Voltei a vê-las, nos caminhos de Alcácer, na estrada para Grândola ou para a Comporta. Primeiro tímidas, uma ou outra, depois juntando-se às meia-dúzias, pontos vermelho-alegria por entre o branco da gipsofila ou o verde da erva crescida.
“É uma donzela que não quer casar/Veio ao mundo viver/A beleza gratuita de passar/Sem nenhuma paixão a conhecer”, escreveu um dia Torga sobre as papoilas. Está na hora do seu regresso que anuncia andorinhas, também talvez este ano precoces. Flor frágil, parece. Berrante. Às vezes magoa, tanta vermelhidão só de olhar.
E Torga outra vez: “Olhos nos olhos, não/Cora, descora, agita-se de medo/E é todo o desespero e a solidão/De ter na própria vida o seu degredo”. Talvez o seu degredo seja o ópio, essa papoila frágil de suco cheio de morfina. E heroína, igualmente. Os antigos chamavam-lhe anfião e traziam-na da China.
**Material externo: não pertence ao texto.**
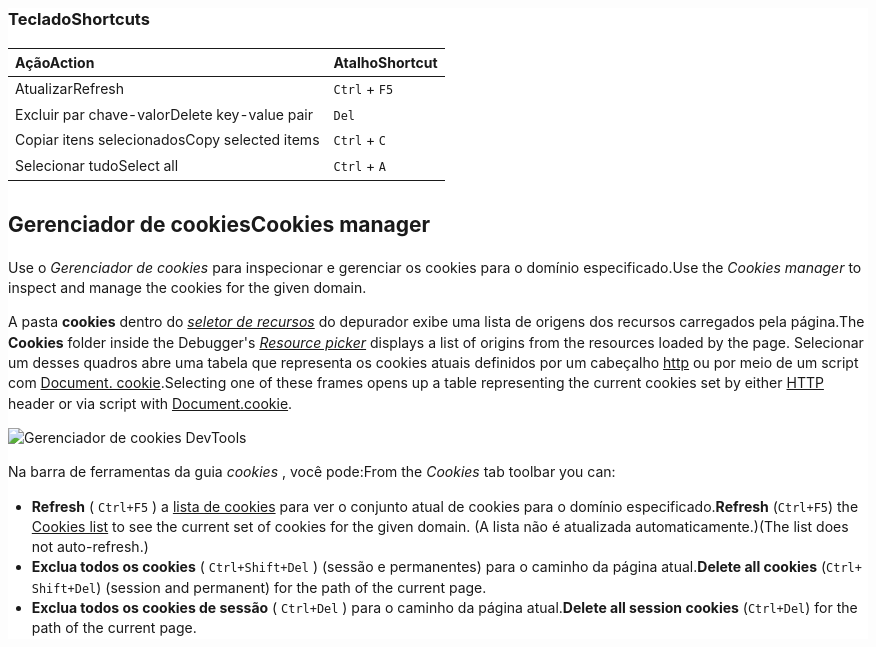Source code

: ### <span data-ttu-id="95bba-176">Teclado</span><span class="sxs-lookup"><span data-stu-id="95bba-176">Shortcuts</span></span>

<span data-ttu-id="95bba-177">Ação</span><span class="sxs-lookup"><span data-stu-id="95bba-177">Action</span></span> | <span data-ttu-id="95bba-178">Atalho</span><span class="sxs-lookup"><span data-stu-id="95bba-178">Shortcut</span></span>
:------------ | :-------------
<span data-ttu-id="95bba-179">Atualizar</span><span class="sxs-lookup"><span data-stu-id="95bba-179">Refresh</span></span> | `Ctrl` + `F5`
<span data-ttu-id="95bba-180">Excluir par chave-valor</span><span class="sxs-lookup"><span data-stu-id="95bba-180">Delete key-value pair</span></span> | `Del`
<span data-ttu-id="95bba-181">Copiar itens selecionados</span><span class="sxs-lookup"><span data-stu-id="95bba-181">Copy selected items</span></span> | `Ctrl` + `C`
<span data-ttu-id="95bba-182">Selecionar tudo</span><span class="sxs-lookup"><span data-stu-id="95bba-182">Select all</span></span> | `Ctrl` + `A`

## <span data-ttu-id="95bba-183">Gerenciador de cookies</span><span class="sxs-lookup"><span data-stu-id="95bba-183">Cookies manager</span></span>

<span data-ttu-id="95bba-184">Use o *Gerenciador de cookies* para inspecionar e gerenciar os cookies para o domínio especificado.</span><span class="sxs-lookup"><span data-stu-id="95bba-184">Use the *Cookies manager* to inspect and manage the cookies for the given domain.</span></span> 

<span data-ttu-id="95bba-185">A pasta **cookies** dentro do [*seletor de recursos*](./debugger.md#resource-picker) do depurador exibe uma lista de origens dos recursos carregados pela página.</span><span class="sxs-lookup"><span data-stu-id="95bba-185">The **Cookies** folder inside the Debugger's [*Resource picker*](./debugger.md#resource-picker) displays a list of origins from the resources loaded by the page.</span></span> <span data-ttu-id="95bba-186">Selecionar um desses quadros abre uma tabela que representa os cookies atuais definidos por um cabeçalho [http](https://developer.mozilla.org/docs/Web/HTTP/Cookies) ou por meio de um script com [Document. cookie](https://developer.mozilla.org/docs/Web/API/Document/cookie).</span><span class="sxs-lookup"><span data-stu-id="95bba-186">Selecting one of these frames opens up a table representing the current cookies set by either [HTTP](https://developer.mozilla.org/docs/Web/HTTP/Cookies) header or via script with [Document.cookie](https://developer.mozilla.org/docs/Web/API/Document/cookie).</span></span>

![Gerenciador de cookies DevTools](./media/storage_cookies.png)

<span data-ttu-id="95bba-188">Na barra de ferramentas da guia *cookies* , você pode:</span><span class="sxs-lookup"><span data-stu-id="95bba-188">From the *Cookies* tab toolbar you can:</span></span>

 - <span data-ttu-id="95bba-189">**Refresh** ( `Ctrl+F5` ) a [lista de cookies](#cookies-list) para ver o conjunto atual de cookies para o domínio especificado.</span><span class="sxs-lookup"><span data-stu-id="95bba-189">**Refresh** (`Ctrl+F5`) the [Cookies list](#cookies-list) to see the current set of cookies for the given domain.</span></span> <span data-ttu-id="95bba-190">(A lista não é atualizada automaticamente.)</span><span class="sxs-lookup"><span data-stu-id="95bba-190">(The list does not auto-refresh.)</span></span>
 - <span data-ttu-id="95bba-191">**Exclua todos os cookies** ( `Ctrl+Shift+Del` ) (sessão e permanentes) para o caminho da página atual.</span><span class="sxs-lookup"><span data-stu-id="95bba-191">**Delete all cookies** (`Ctrl+Shift+Del`) (session and permanent) for the path of the current page.</span></span>
 - <span data-ttu-id="95bba-192">**Exclua todos os cookies de sessão** ( `Ctrl+Del` ) para o caminho da página atual.</span><span class="sxs-lookup"><span data-stu-id="95bba-192">**Delete all session cookies** (`Ctrl+Del`) for the path of the current page.</span></span>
Seu degredo e seu segredo. Agitam-se ao sabor da brisa morna que aquece o meio-dia, hora da sombra mais curta, ao longo das margens do Sado. Quem diria que trazem consigo, na sua tão estranha leveza, poemas de morte.
Como o do tenente-coronel canadiano John McCrae, que as viu crescer nos campos dizimados da Flandres por entre túmulos, no tempo da I Grande Guerra: “ In Flanders Fields, the poppies blow/Between the crosses, row on row”. McCrae combateu na segunda Batalha de Ypres onde os alemães lançaram um dos primeiros ataques químicos da história de todas as guerras. O opróbrio da papoila: “If ye break faith with us who die/ We shall not sleep, though poppies grow/In Flanders fields”.
Mas talvez tenha sido outro canadiano, Leroy F. Jackson, que também esteve na guerra, em 1917, a perceber a verdade das papoilas que brotavam nos campos da Flandres, quando resolveu explicar à sua filha ainda pequena: “É tão engraçada/A maneira como crescem as papoilas/Primeiro na sua cauda ondulada/Um bocadinho no nariz/Um bocadinho na barriga/E outro bocadinho nas orelhas/Tenho a certeza de que será um cão/Daqui a meia-dúzia de anos”.